-- REQUIRED WORK --
Copy the data exactly. Images are to be left out.

-- EXERCISE INPUT --
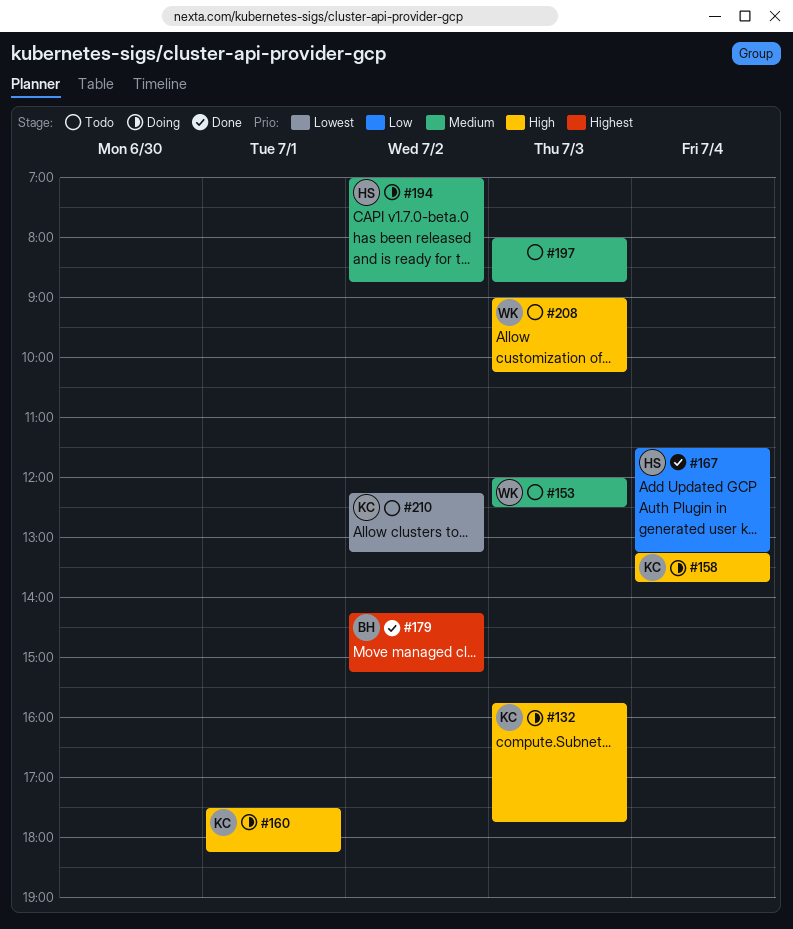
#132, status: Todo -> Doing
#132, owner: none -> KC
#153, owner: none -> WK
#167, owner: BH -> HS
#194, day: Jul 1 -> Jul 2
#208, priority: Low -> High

-- FINISHED TASK --
#132, status: Todo -> Doing
#132, owner: none -> KC
#153, owner: none -> WK
#167, owner: BH -> HS
#194, day: Jul 1 -> Jul 2
#208, priority: Low -> High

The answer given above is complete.